This is one of those games I cannot make my mind up on. I found Unrailed both enjoyable and frustrating, in equal measure. I’ll attempt to explain why, but if I am being honest, I cannot put my finger on it.

What you have in Unrailed is an endless runner that is disguised as a co-op building game. The idea here is that you need to build a track across an endless procedurally generated level, avoiding obstacles and encounters.

The main goal is to keep that train moving, as any collision is game over. Believe me, you will see a fair amount of game over screens in your time with Unrailed.

You’ve got a Minecraft style aesthetic from an isometric angle, that looks really smart and feels very welcoming from the outset. Yet does disguise a game that is also designed to test friendships.

On easier difficulties I actually found Unrailed to be a wonderfully enjoyable experience, but bump that up and it becomes a lesson in patience and frustrations.

I probably blame myself a bit for the expectations I set for this game, as I expected some kind of puzzle game over anything else. So being hit with a crafting mechanic that seemed to rely on co-operative play took me aback. To the point, I turned it off pretty soon after starting.

I went back in with my son and had an altogether different experience. We both preferred the easy difficulty over the higher ones, but we put that down to both of us having ADHD and not coping too well with how busy the game gets.

There is a solid logic to how the game moves, the vital crafting elements make sense, and you can easily get into a rhythm of gathering resources to build the right parts, whilst then also reacting to emergencies you need to deal with. Including literally putting out fires.

Early runs barely saw us getting 10m into the level before messing up and needing to go again. Which was frustrating of course, but something clicked after a while. All those failures made us work together better and work out a system that allowed us to take on roles within the game to improve.

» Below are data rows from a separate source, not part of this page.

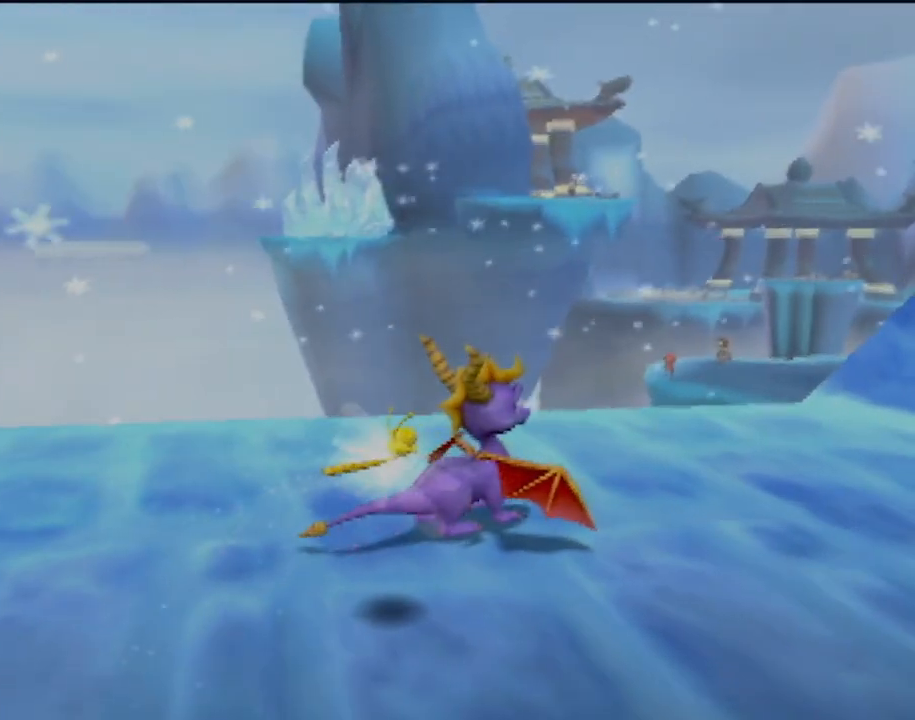
{"buttons": [], "left_stick": "center", "events": []}
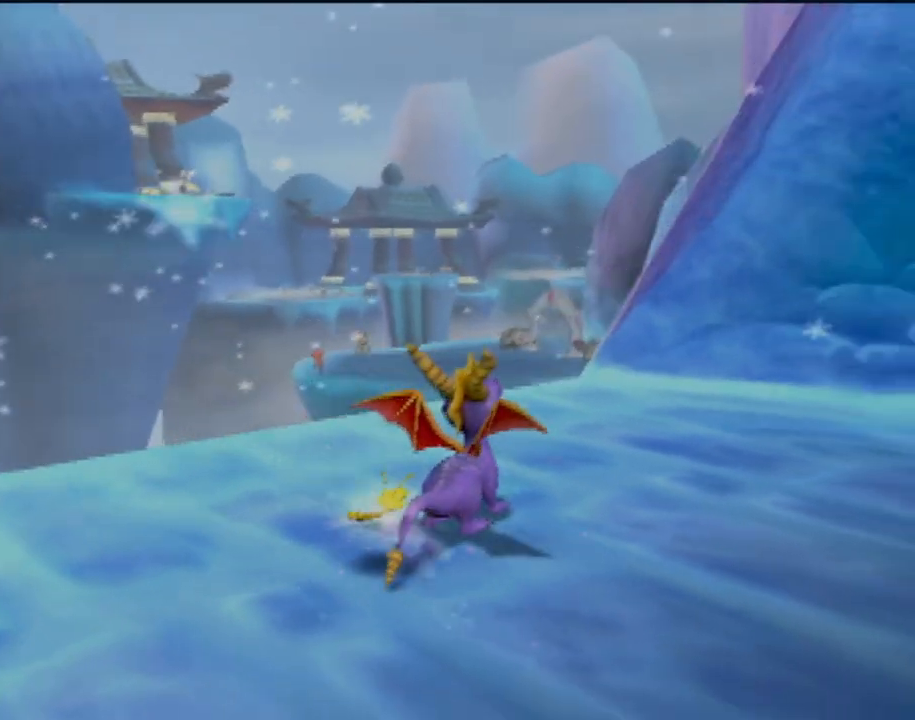
{"buttons": [], "left_stick": "center", "events": []}
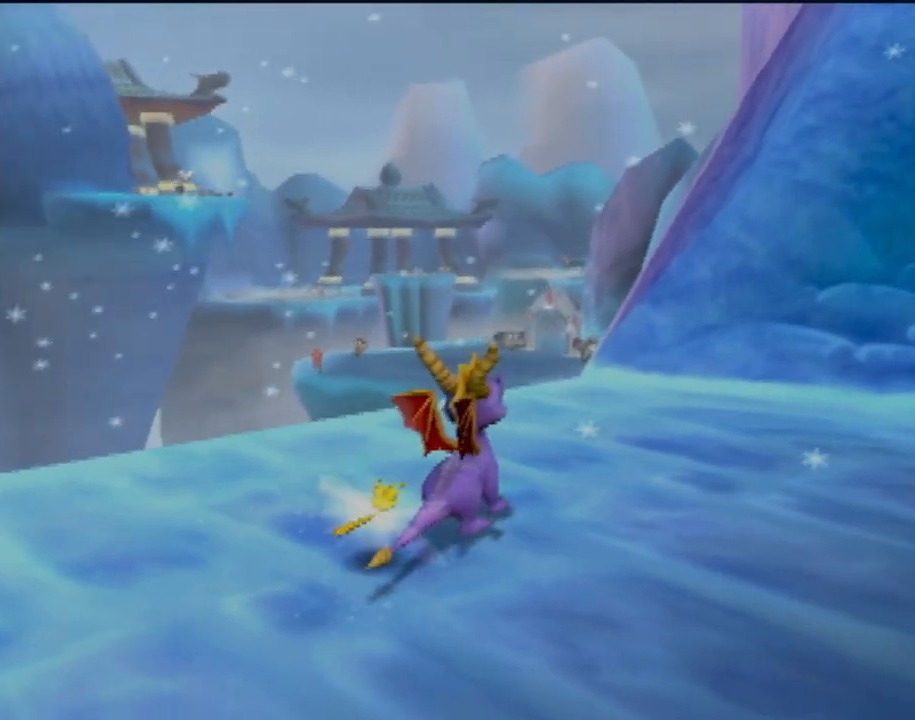
{"buttons": [], "left_stick": "up-left", "events": [[434, "left_stick", "up-left"]]}
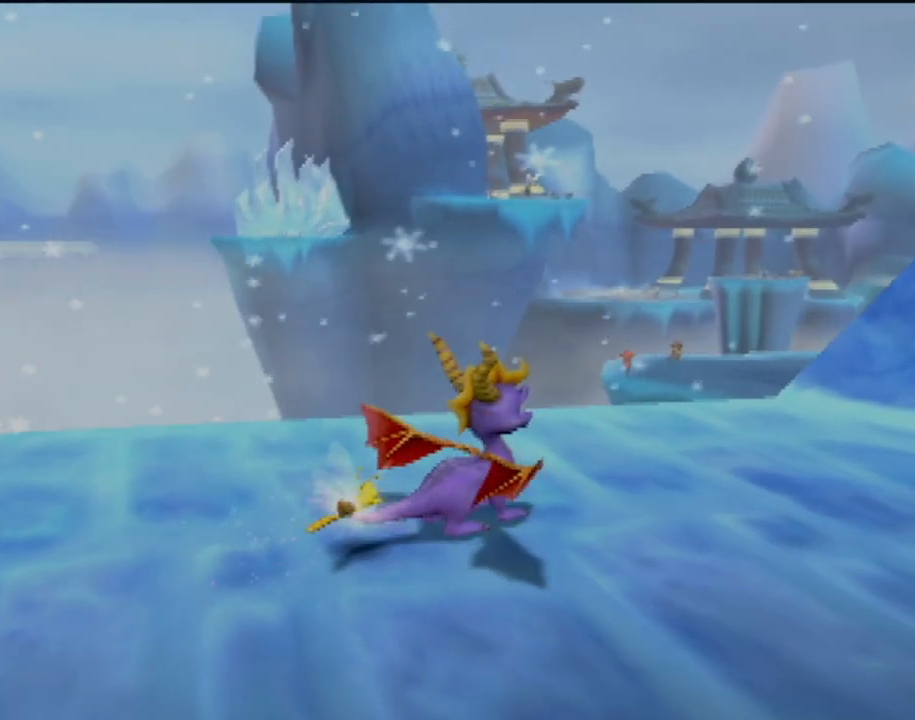
{"buttons": [], "left_stick": "center", "events": [[100, "CIRCLE", "down"], [116, "left_stick", "center"], [233, "CIRCLE", "up"]]}
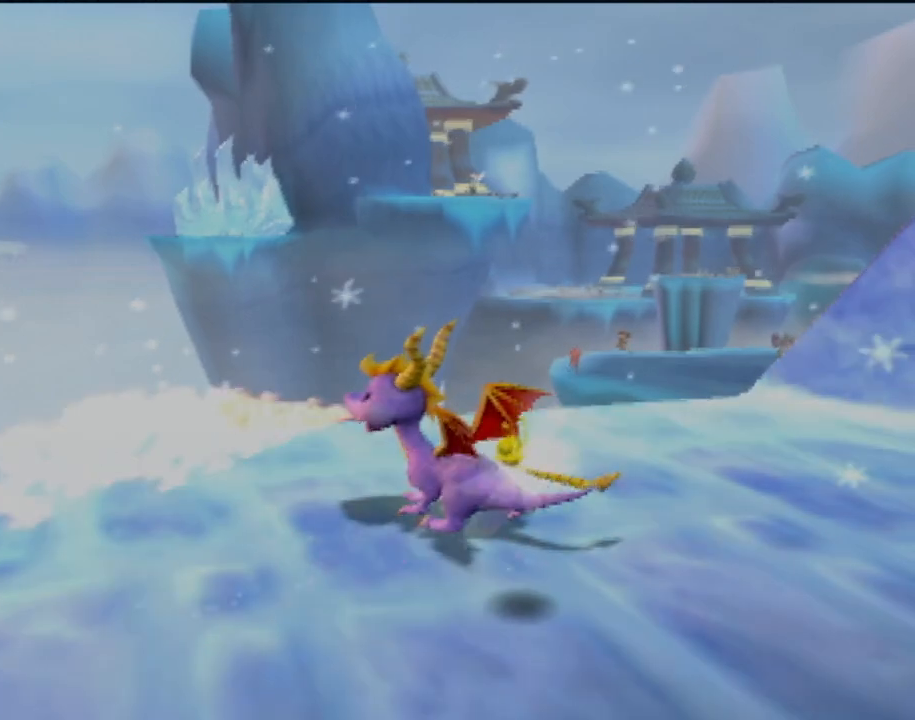
{"buttons": [], "left_stick": "right", "events": [[367, "left_stick", "right"]]}
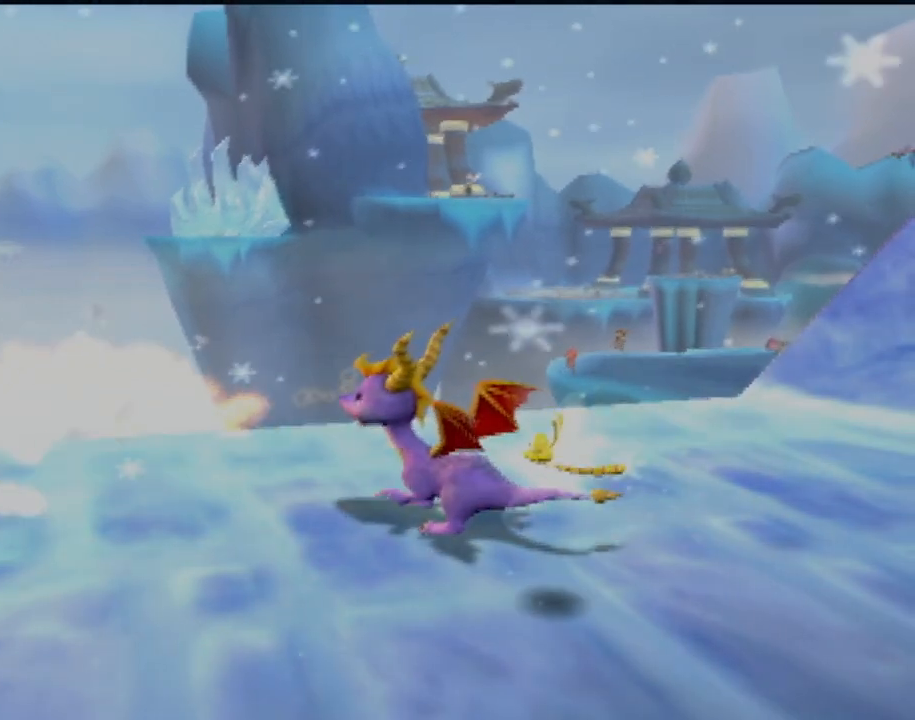
{"buttons": [], "left_stick": "center", "events": [[33, "left_stick", "center"]]}
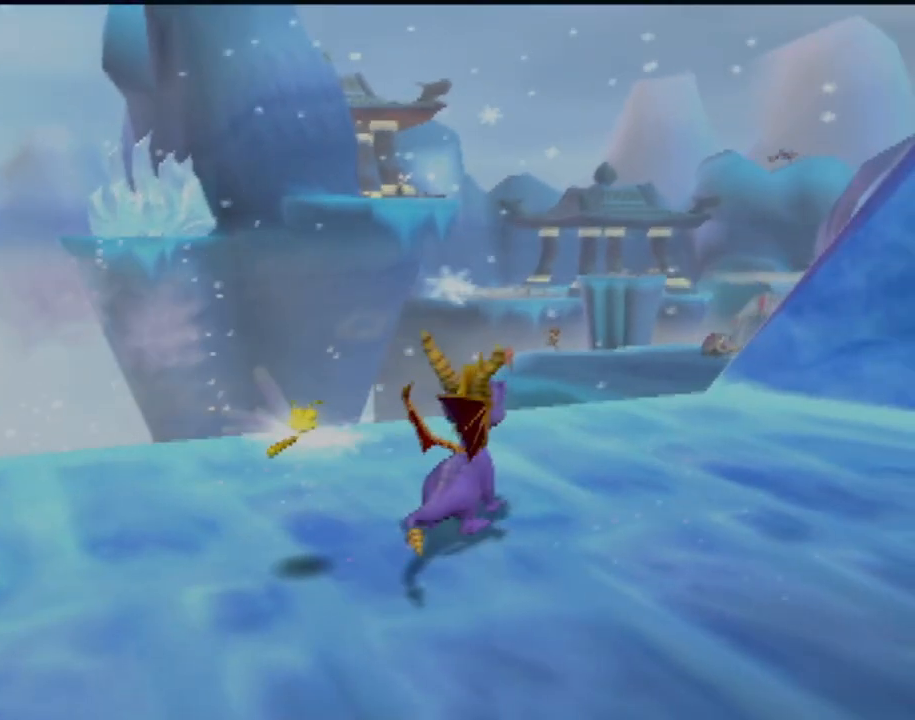
{"buttons": [], "left_stick": "center", "events": []}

Going from 10m to around 30m initially felt like an achievement, but breaking the 100m mark for the first time saw us fist-bumping and celebrating. There is a good feedback loop here. Sure one that likes almost to humiliate you with failure after failure. However, the onscreen distance marker really helps give you a goal to push forward on.

I am honestly not sure if this is a game I can recommend as a must-own, but there is certainly something there, and after some QoL patches here and there, Unrailed could grow into something very impressive. Yet right now it is a decent game that I am happy to have played, but not desperate to come back to.

I don’t want to leave it there though, and this section is written after the fact. I said in the previous paragraph that Unrailed was a game I wasn’t desperate to come back to. But come back, we did. Both me and my son had a desire to play more and try and improve just a little bit.

Therein lies the hook of Unrailed. It is far from perfect, but by having that simple bloody distance marker staring you in the face, you can’t help but get the game out of your mind. It pulls you back because you want to get better and you want to beat your previous best.

Is that the game? Or is that something in myself? I think it is a bit of both truthfully. Unrailed is a decent game that has solid mechanics, but looking at each part separately, they have all been done better in other games. But it really does have a hook that makes you come back for more and more.

Unrailed becomes the true definition of a game that is better than the sum of all its parts.